→ **Verilen veriler**
+ + + + + + +
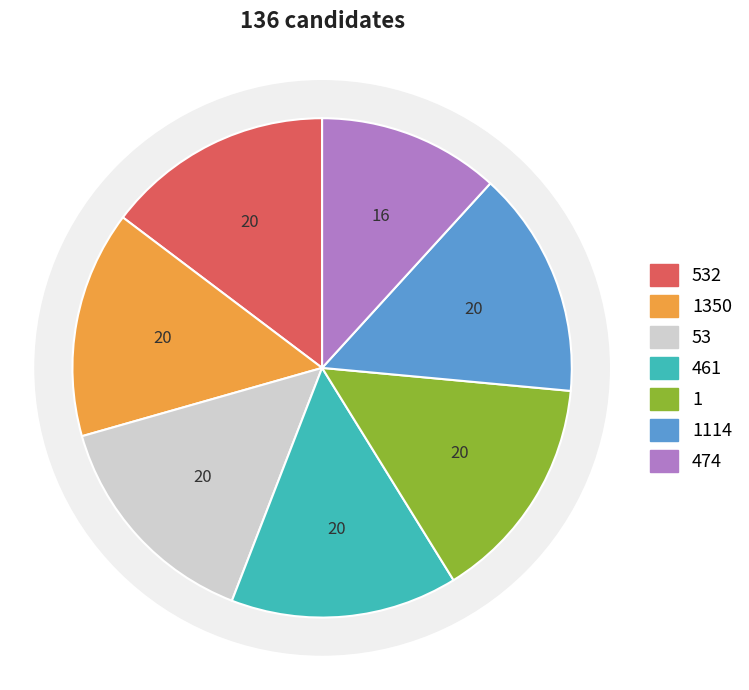

Count the number of slices in the pie.

7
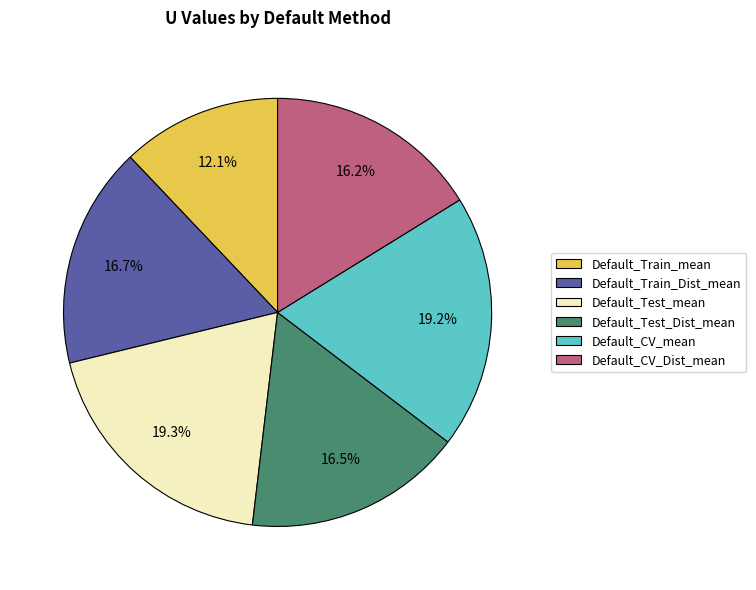

To the nearest percent, what portion does Default_Test_mean represent?

19%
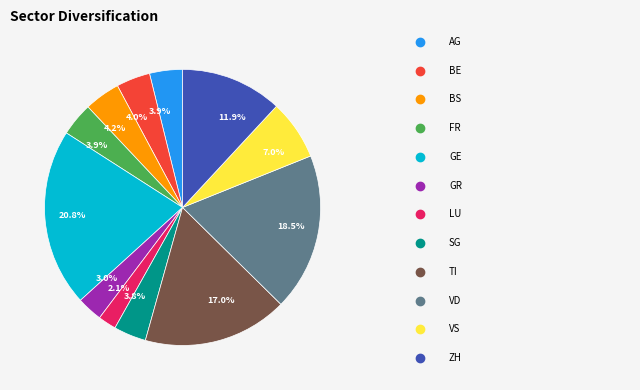

Does any single category account for the majority?

No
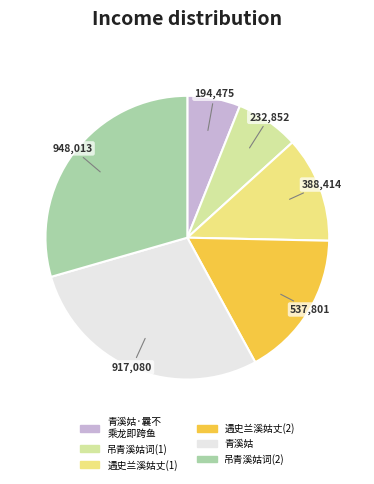

Which has a higher value, 遇史兰溪姑丈(1) or 青溪姑?

青溪姑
+ + + + + + +
→ **Yönerge**
Yukarıdaki verilerin hepsini, "pie" yerine "circle" koyarak yeniden yaz; başka hiçbir şeyi değiştirme. Resimleri yanıta alma.

→ **Görev çıktısı**
Count the number of slices in the circle.

7

To the nearest percent, what portion does Default_Test_mean represent?

19%

Does any single category account for the majority?

No

Which has a higher value, 遇史兰溪姑丈(1) or 青溪姑?

青溪姑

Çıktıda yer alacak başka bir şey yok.